Menurut anggota Fraksi Partai Demokrat, Marwan Cik Hasan, pembahasan RUU Cipta Kerja terlalu tergesa-gesa. Padahal, pasal-pasal yang ada dalam RUU Cipta Kerja berdampak luas pada banyak aspek kehidupan masyarakat.
Menurut Marwan, ada pasal yang bisa mencederai lingkungan dalam proses investasi. Selain itu, Demokrat juga menilai RUU ini disusun seperti terburu-buru serta substansi pasal per pasal kurang mendalam. “RUU Cipta Kerja harus dapat berikan road map arah Indonesia ke depan seperti apa. RUU Cipta Kerja ini ada sejumlah persoalan mendasar,” kata Marwan.
Demokrat berpendapat bahwa pandemi COVID-19 haruslah diutamakan untuk penanganannya. Adanya RUU ini juga disebut Marwan bisa mencederai hak-hak para pekerja.”RUU Cipta Kerja pembahasannya cacat prosedur. Pembahasan tidak transparan dan akuntabel dan tidak melibatkan pekerja dan civil society,” ujarnya.
“Demokrat menyatakan menolak untuk menjadikan UU. Harus dilakukan pembahasan lebih utuh,” kata Marwan.
Sementara itu, juru bicara fraksi PKS, Amin AK, menjelaskan sejumlah catatan dari fraksi PKS terkait RUU Cipta Kerja. “Secara substansi fraksi PKS menilai RUU ini bertentangan dengan politik hukum dan kebangsaan,” kata Amin.
“Ada liberalisasi sumber daya alam melalui pemberian kemudahan kepada pihak swasta dalam investasi,” ujarnya. Amin menyebut pengusaha sangat diuntungkan dan buruh dirugikan terkait hubungan kerja dan pesangon. “Fraksi PKS menolak RUU Cipta Kerja ini untuk dijadikan UU dalam pembahasan tingkat II,” ucap Amin.
Terlepas dari itu, RUU Cipta Kerja akhirnya tetap disahkan menjadi UU.

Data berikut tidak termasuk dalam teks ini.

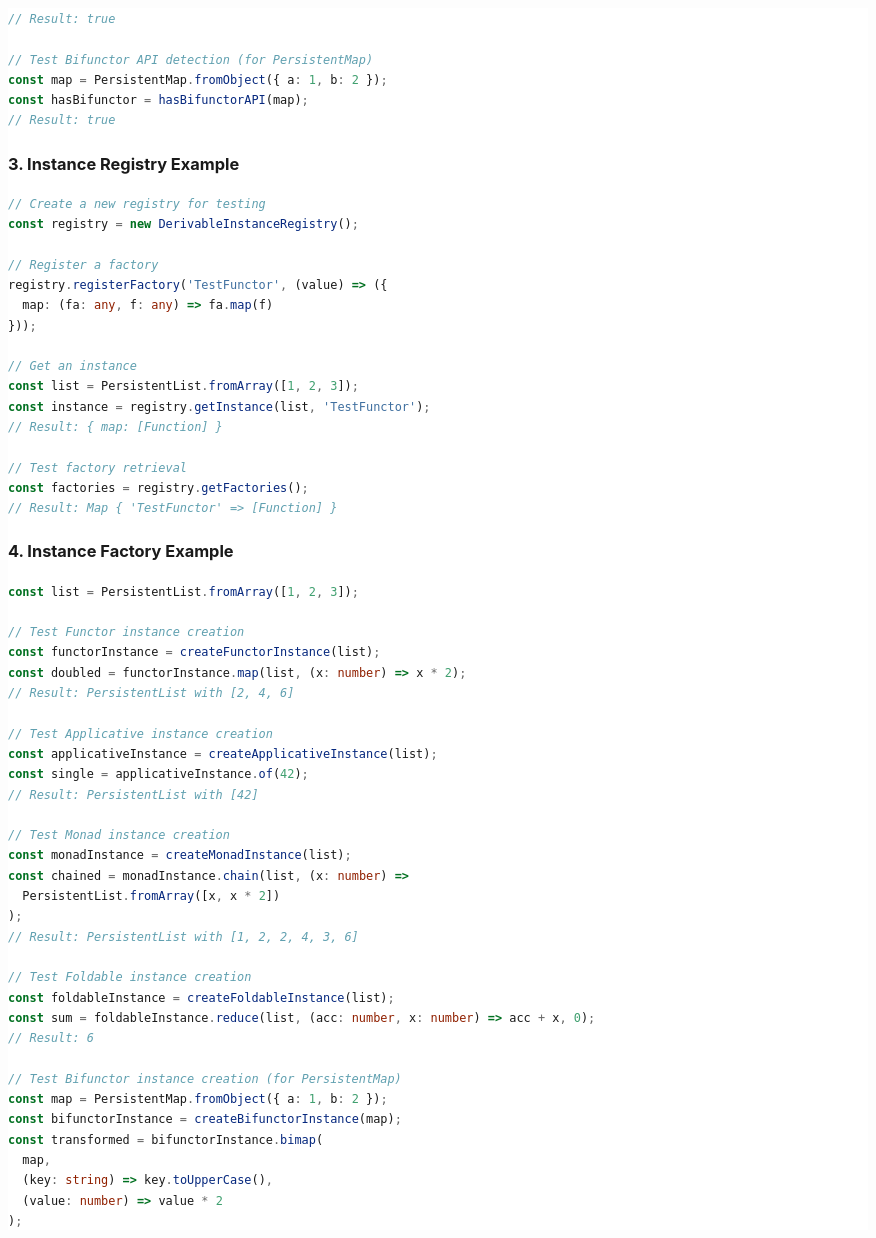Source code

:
 ```typescript
// Result: true

// Test Bifunctor API detection (for PersistentMap)
const map = PersistentMap.fromObject({ a: 1, b: 2 });
const hasBifunctor = hasBifunctorAPI(map);
// Result: true
```

### 3. **Instance Registry Example**

```typescript
// Create a new registry for testing
const registry = new DerivableInstanceRegistry();

// Register a factory
registry.registerFactory('TestFunctor', (value) => ({
  map: (fa: any, f: any) => fa.map(f)
}));

// Get an instance
const list = PersistentList.fromArray([1, 2, 3]);
const instance = registry.getInstance(list, 'TestFunctor');
// Result: { map: [Function] }

// Test factory retrieval
const factories = registry.getFactories();
// Result: Map { 'TestFunctor' => [Function] }
```

### 4. **Instance Factory Example**

```typescript
const list = PersistentList.fromArray([1, 2, 3]);

// Test Functor instance creation
const functorInstance = createFunctorInstance(list);
const doubled = functorInstance.map(list, (x: number) => x * 2);
// Result: PersistentList with [2, 4, 6]

// Test Applicative instance creation
const applicativeInstance = createApplicativeInstance(list);
const single = applicativeInstance.of(42);
// Result: PersistentList with [42]

// Test Monad instance creation
const monadInstance = createMonadInstance(list);
const chained = monadInstance.chain(list, (x: number) => 
  PersistentList.fromArray([x, x * 2])
);
// Result: PersistentList with [1, 2, 2, 4, 3, 6]

// Test Foldable instance creation
const foldableInstance = createFoldableInstance(list);
const sum = foldableInstance.reduce(list, (acc: number, x: number) => acc + x, 0);
// Result: 6

// Test Bifunctor instance creation (for PersistentMap)
const map = PersistentMap.fromObject({ a: 1, b: 2 });
const bifunctorInstance = createBifunctorInstance(map);
const transformed = bifunctorInstance.bimap(
  map,
  (key: string) => key.toUpperCase(),
  (value: number) => value * 2
);
```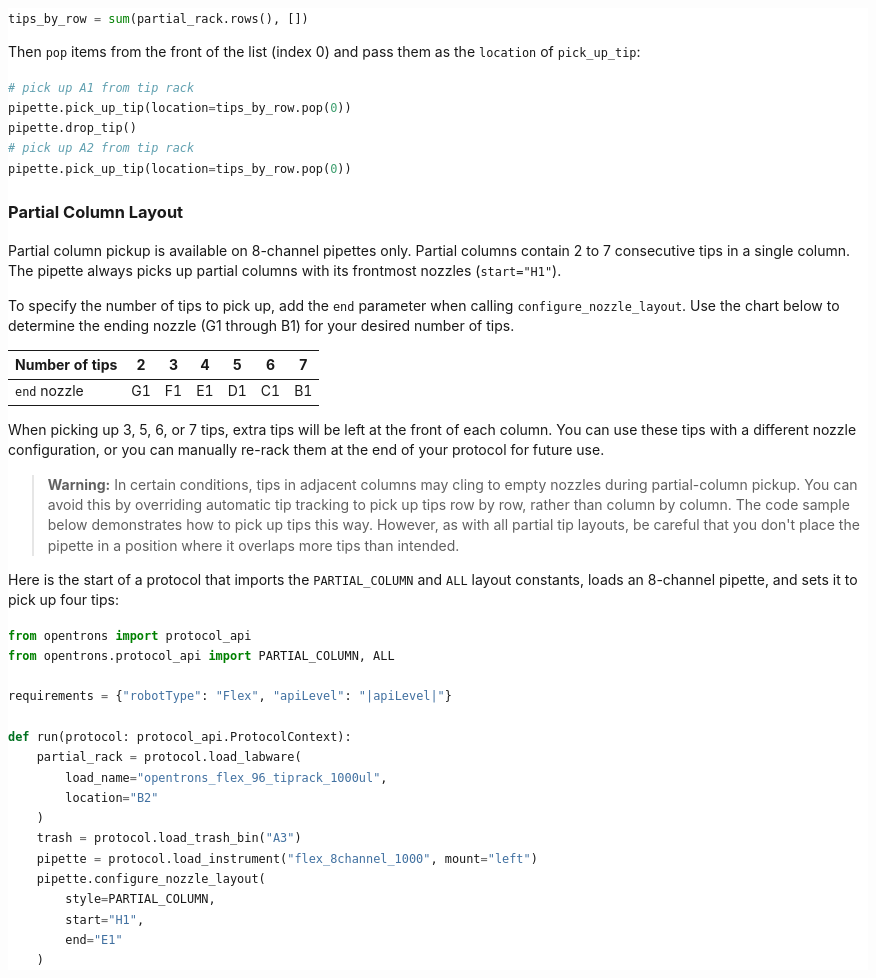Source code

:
 ```python
tips_by_row = sum(partial_rack.rows(), [])
```

Then `pop` items from the front of the list (index 0) and pass them as the `location` of `pick_up_tip`:

```python
# pick up A1 from tip rack
pipette.pick_up_tip(location=tips_by_row.pop(0))
pipette.drop_tip()
# pick up A2 from tip rack
pipette.pick_up_tip(location=tips_by_row.pop(0))
```

### Partial Column Layout

Partial column pickup is available on 8-channel pipettes only. Partial columns contain 2 to 7 consecutive tips in a single column. The pipette always picks up partial columns with its frontmost nozzles (`start="H1"`).

To specify the number of tips to pick up, add the `end` parameter when calling `configure_nozzle_layout`. Use the chart below to determine the ending nozzle (G1 through B1) for your desired number of tips.

| Number of tips | 2 | 3 | 4 | 5 | 6 | 7 |
|---------------|---|---|---|---|---|---|
| `end` nozzle  | G1| F1| E1| D1| C1| B1|

When picking up 3, 5, 6, or 7 tips, extra tips will be left at the front of each column. You can use these tips with a different nozzle configuration, or you can manually re-rack them at the end of your protocol for future use.

> **Warning:**
> In certain conditions, tips in adjacent columns may cling to empty nozzles during partial-column pickup. You can avoid this by overriding automatic tip tracking to pick up tips row by row, rather than column by column. The code sample below demonstrates how to pick up tips this way. However, as with all partial tip layouts, be careful that you don't place the pipette in a position where it overlaps more tips than intended.

Here is the start of a protocol that imports the `PARTIAL_COLUMN` and `ALL` layout constants, loads an 8-channel pipette, and sets it to pick up four tips:

```python
from opentrons import protocol_api
from opentrons.protocol_api import PARTIAL_COLUMN, ALL

requirements = {"robotType": "Flex", "apiLevel": "|apiLevel|"}

def run(protocol: protocol_api.ProtocolContext):
    partial_rack = protocol.load_labware(
        load_name="opentrons_flex_96_tiprack_1000ul",
        location="B2"
    )
    trash = protocol.load_trash_bin("A3")
    pipette = protocol.load_instrument("flex_8channel_1000", mount="left")
    pipette.configure_nozzle_layout(
        style=PARTIAL_COLUMN,
        start="H1",
        end="E1"
    )
```
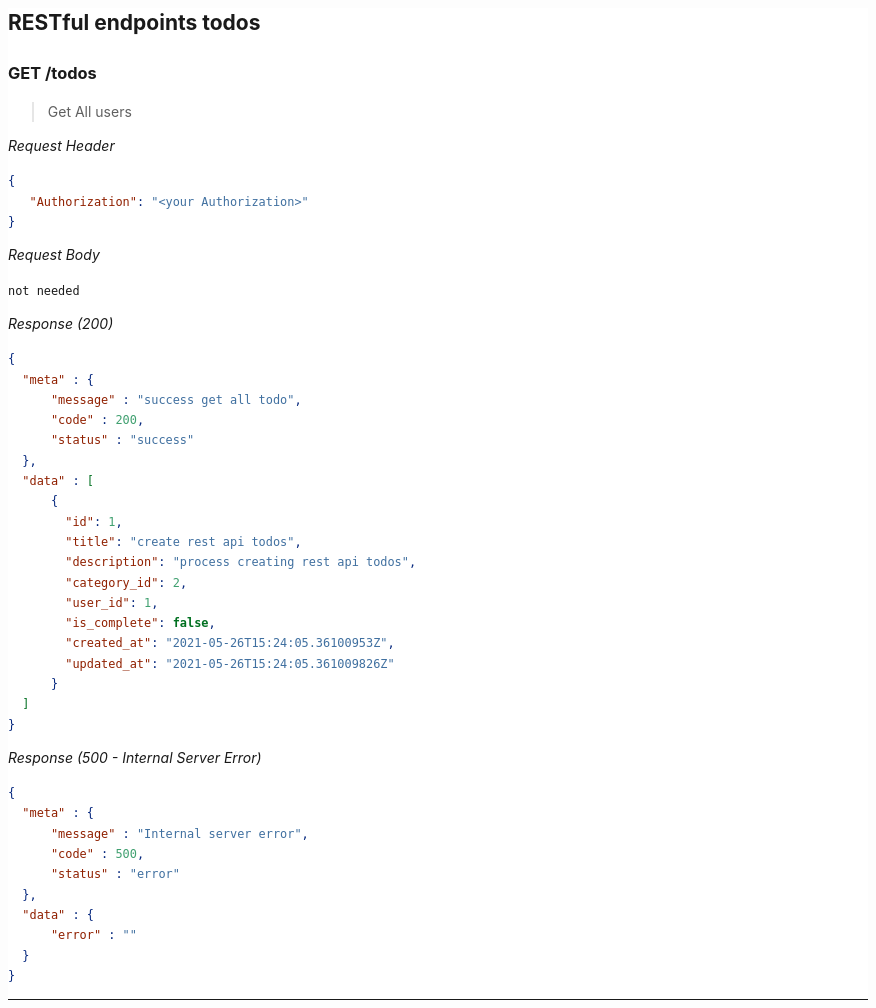 ## RESTful endpoints todos
### GET /todos

> Get All users

_Request Header_
```json
{
   "Authorization": "<your Authorization>"
}
```

_Request Body_
```
not needed
```

_Response (200)_
```json
{
  "meta" : {
      "message" : "success get all todo",
      "code" : 200,
      "status" : "success"
  }, 
  "data" : [
      {
        "id": 1,
        "title": "create rest api todos",
        "description": "process creating rest api todos",
        "category_id": 2,
        "user_id": 1,
        "is_complete": false,
        "created_at": "2021-05-26T15:24:05.36100953Z",
        "updated_at": "2021-05-26T15:24:05.361009826Z"
      }
  ]
}
```

_Response (500 - Internal Server Error)_
```json
{
  "meta" : {
      "message" : "Internal server error",
      "code" : 500,
      "status" : "error"
  }, 
  "data" : {
      "error" : ""
  }
}
```
---
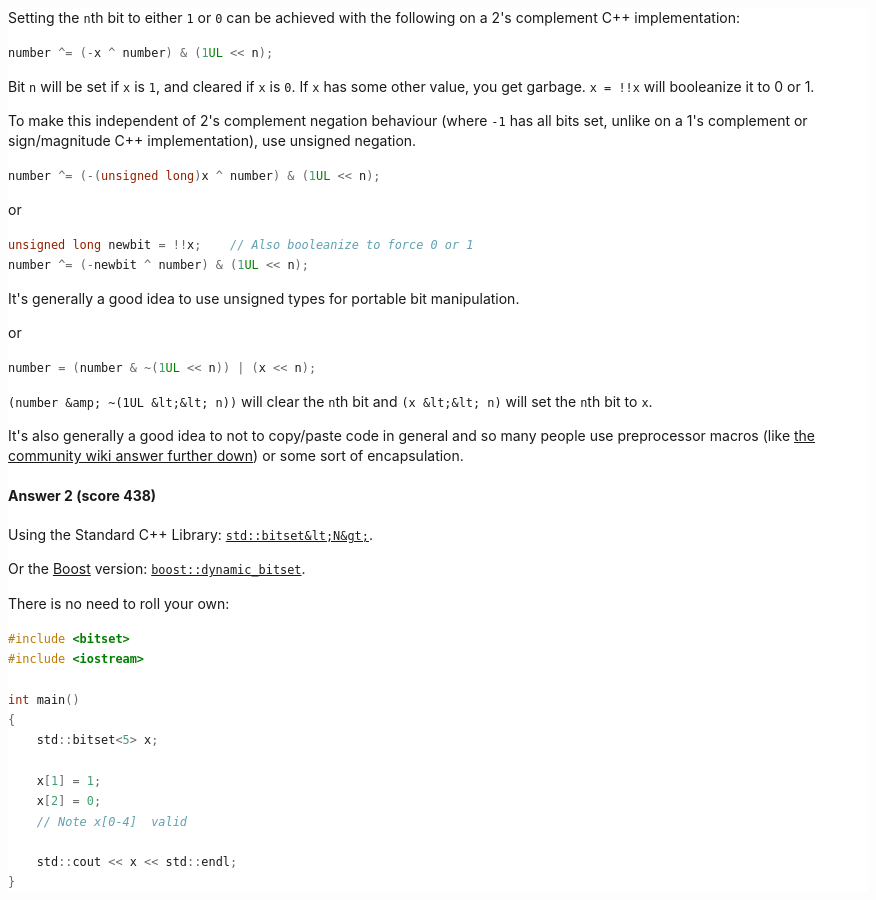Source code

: Setting the `n`th bit to either `1` or `0` can be achieved with the following on a 2's complement C++ implementation:  

```c
number ^= (-x ^ number) & (1UL << n);
```

Bit `n` will be set if `x` is `1`, and cleared if `x` is `0`.  If `x` has some other value, you get garbage.  `x = !!x` will booleanize it to 0 or 1.  

To make this independent of 2's complement negation behaviour (where `-1` has all bits set, unlike on a 1's complement or sign/magnitude C++ implementation), use unsigned negation.  

```c
number ^= (-(unsigned long)x ^ number) & (1UL << n);
```

or  

```c
unsigned long newbit = !!x;    // Also booleanize to force 0 or 1
number ^= (-newbit ^ number) & (1UL << n);
```

It's generally a good idea to use unsigned types for portable bit manipulation.  

or  

```c
number = (number & ~(1UL << n)) | (x << n);
```

`(number &amp; ~(1UL &lt;&lt; n))` will clear the `n`th bit and `(x &lt;&lt; n)` will set the `n`th bit to `x`.  

It's also generally a good idea to not to copy/paste code in general and so many people use preprocessor macros (like <a href="https://stackoverflow.com/a/263738/52074">the community wiki answer further down</a>) or some sort of encapsulation.  

#### Answer 2 (score 438)
Using the Standard C++ Library: <a href="http://en.cppreference.com/w/cpp/utility/bitset" rel="noreferrer">`std::bitset&lt;N&gt;`</a>.  

Or the <a href="http://en.wikipedia.org/wiki/Boost_%28C%2B%2B_libraries%29" rel="noreferrer">Boost</a> version: <a href="http://www.boost.org/doc/libs/release/libs/dynamic_bitset/dynamic_bitset.html" rel="noreferrer">`boost::dynamic_bitset`</a>.  

There is no need to roll your own:  

```c
#include <bitset>
#include <iostream>

int main()
{
    std::bitset<5> x;

    x[1] = 1;
    x[2] = 0;
    // Note x[0-4]  valid

    std::cout << x << std::endl;
}
```

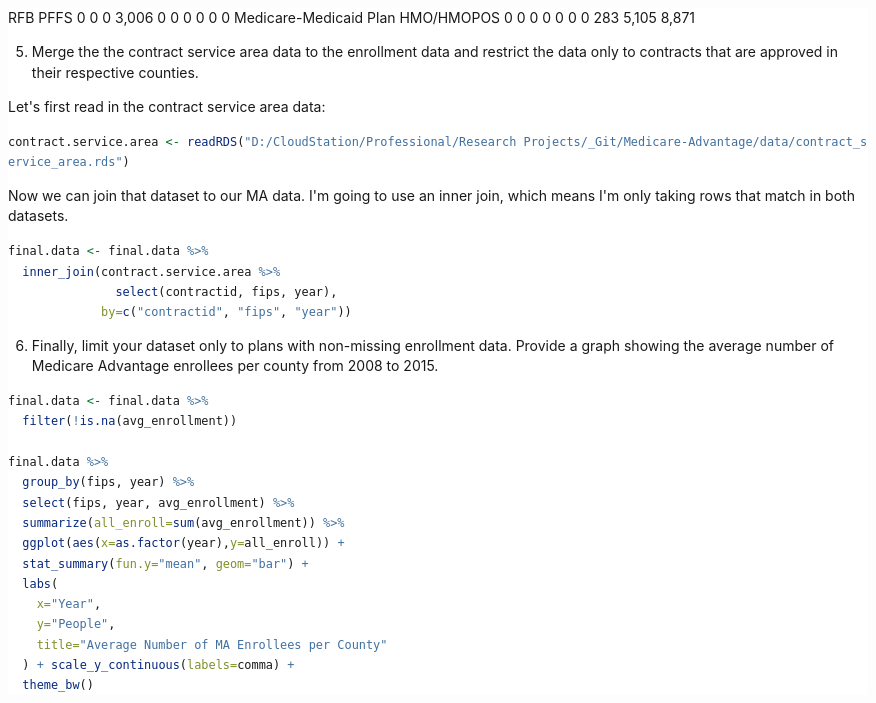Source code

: RFB PFFS                                       0         0         0     3,006         0         0         0         0         0         0
Medicare-Medicaid Plan HMO/HMOPOS              0         0         0         0         0         0         0       283     5,105     8,871

5. Merge the the contract service area data to the enrollment data and restrict the data only to contracts that are approved in their respective counties.<br>

Let's first read in the contract service area data:

```r
contract.service.area <- readRDS("D:/CloudStation/Professional/Research Projects/_Git/Medicare-Advantage/data/contract_service_area.rds")
```

Now we can join that dataset to our MA data. I'm going to use an inner join, which means I'm only taking rows that match in both datasets.

```r
final.data <- final.data %>%
  inner_join(contract.service.area %>% 
               select(contractid, fips, year), 
             by=c("contractid", "fips", "year"))
```
  

6. Finally, limit your dataset only to plans with non-missing enrollment data. Provide a graph showing the average number of Medicare Advantage enrollees per county from 2008 to 2015.<br>

```r
final.data <- final.data %>%
  filter(!is.na(avg_enrollment))

final.data %>%
  group_by(fips, year) %>% 
  select(fips, year, avg_enrollment) %>% 
  summarize(all_enroll=sum(avg_enrollment)) %>%
  ggplot(aes(x=as.factor(year),y=all_enroll)) + 
  stat_summary(fun.y="mean", geom="bar") +
  labs(
    x="Year",
    y="People",
    title="Average Number of MA Enrollees per County"
  ) + scale_y_continuous(labels=comma) +
  theme_bw()
```
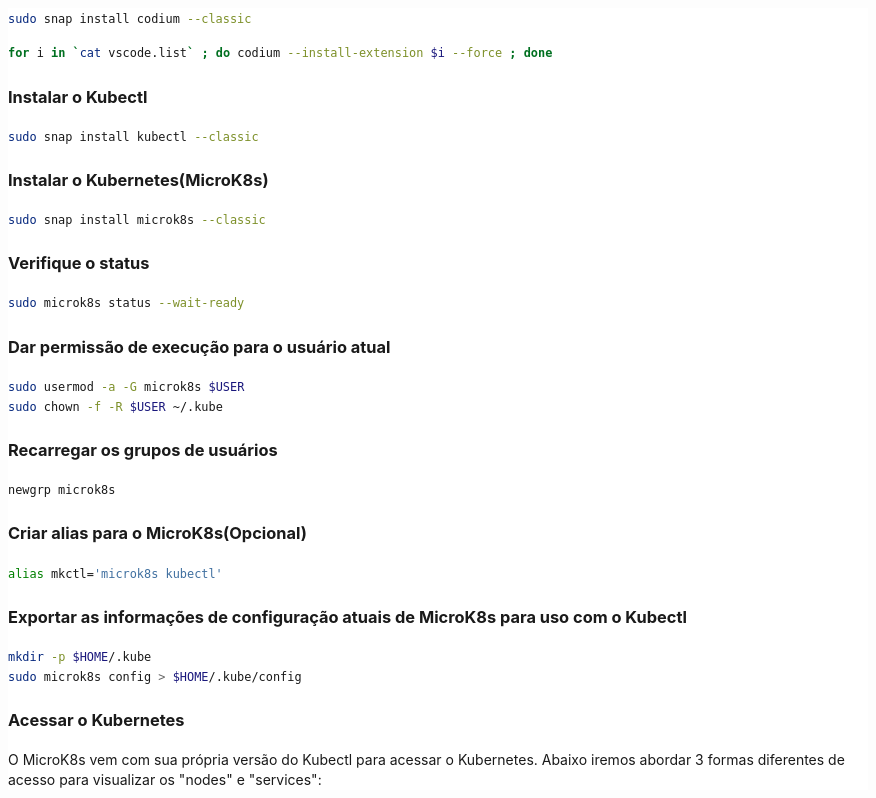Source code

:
 ```bash
sudo snap install codium --classic
```

```bash
for i in `cat vscode.list` ; do codium --install-extension $i --force ; done
```

### Instalar o Kubectl

```bash
sudo snap install kubectl --classic
```

### Instalar o Kubernetes(MicroK8s)

```bash
sudo snap install microk8s --classic
```

### Verifique o status

```bash
sudo microk8s status --wait-ready
```

### Dar permissão de execução para o usuário atual

```bash
sudo usermod -a -G microk8s $USER
sudo chown -f -R $USER ~/.kube
```

### Recarregar os grupos de usuários

```bash
newgrp microk8s
```

### Criar alias para o MicroK8s(Opcional)

```bash
alias mkctl='microk8s kubectl'
```

### Exportar as informações de configuração atuais de MicroK8s para uso com o Kubectl

```bash
mkdir -p $HOME/.kube
sudo microk8s config > $HOME/.kube/config
```

### Acessar o Kubernetes

O MicroK8s vem com sua própria versão do Kubectl para acessar o Kubernetes. Abaixo iremos abordar 3 formas diferentes de acesso para visualizar os "nodes" e "services":
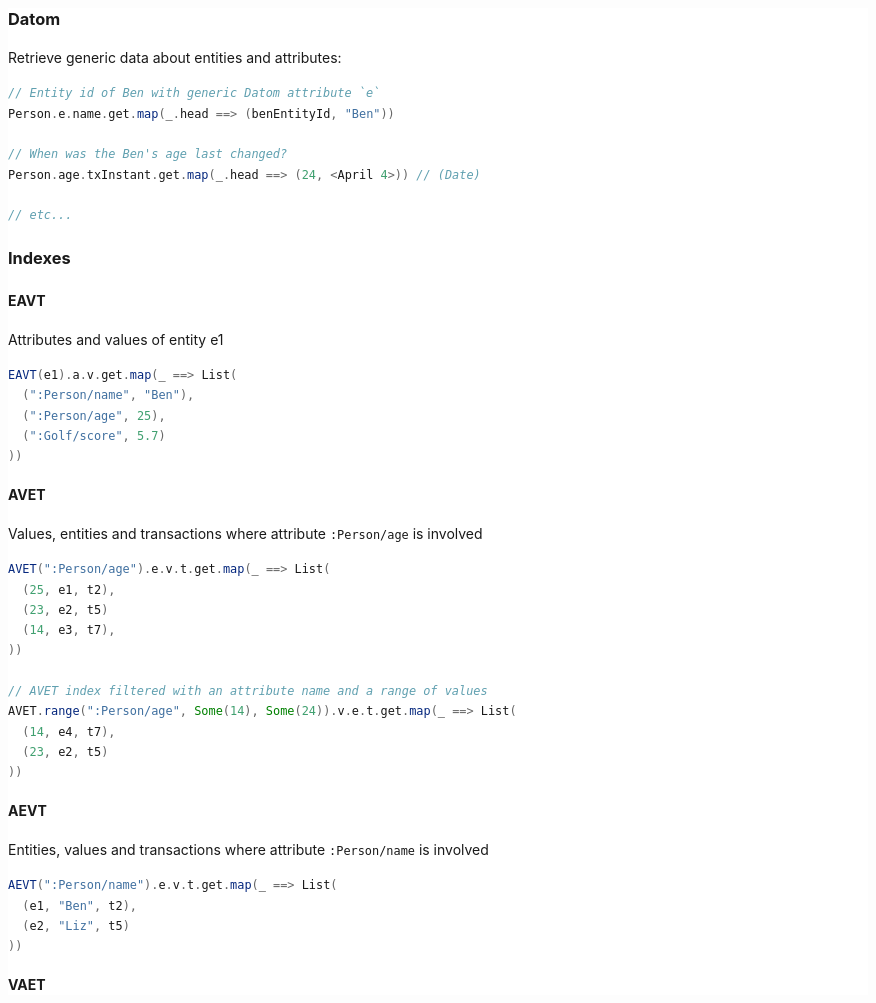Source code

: ### Datom

Retrieve generic data about entities and attributes:

```scala
// Entity id of Ben with generic Datom attribute `e`
Person.e.name.get.map(_.head ==> (benEntityId, "Ben"))

// When was the Ben's age last changed?
Person.age.txInstant.get.map(_.head ==> (24, <April 4>)) // (Date)

// etc...
```


### Indexes
#### EAVT

Attributes and values of entity e1
```scala
EAVT(e1).a.v.get.map(_ ==> List(
  (":Person/name", "Ben"),
  (":Person/age", 25),
  (":Golf/score", 5.7)
))
``` 

#### AVET

Values, entities and transactions where attribute `:Person/age` is involved
```scala
AVET(":Person/age").e.v.t.get.map(_ ==> List(
  (25, e1, t2),
  (23, e2, t5)
  (14, e3, t7),
))

// AVET index filtered with an attribute name and a range of values
AVET.range(":Person/age", Some(14), Some(24)).v.e.t.get.map(_ ==> List(
  (14, e4, t7),
  (23, e2, t5)
))
``` 

#### AEVT

Entities, values and transactions where attribute `:Person/name` is involved
```scala
AEVT(":Person/name").e.v.t.get.map(_ ==> List(
  (e1, "Ben", t2),
  (e2, "Liz", t5)
))
``` 

#### VAET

Pemerintah yang diwakili Menteri Koordinator Perekonomian Airlangga Hartarto mengatakan bahwa RUU Cipta Kerja diperlukan untuk meningkatkan efektivitas birokrasi dan memperbanyak lapangan kerja.
Lebih lanjut, Airlangga memaparkan bahwa RUU Cipta Kerja akan memberikan manfaat bagi masyarakat dan pemerintah.
“Kita memerlukan penyederhanaan, sinkronisasi, dan pemangkasan regulasi. Untuk itu diperlukan UU Cipta Kerja yang merevisi beberapa undang-undang yang menghambat pencapaian tujuan dan penciptaan lapangan kerja. UU tersebut sekaligus sebagai instrumen dan penyederhanaan serta peningkatan efektivitas birokrasi,” kata Airlangga.
Setelah pemaparan Airlangga, Azis Syamsuddin mengambil persetujuan pengesahan RUU Cipta Kerja. Ia menanyakan kesepakatan para peserta rapat paripurna. “Apakah RUU Cipta Kerja dapat disetujui untuk disahkan menjadi undang-undang?” tanya Azis. “Setuju,” jawab anggota yang hadir dalam Rapat paripurna.
Adapun Pimpinan Rapat Paripurna DPR yang juga hadir langsung dalam Rapat Paripurna sore hari ini adalah Ketua DPR Puan Maharani berserta Wakil Ketua DPR Rachmat Gobel & Sufmi Dasco.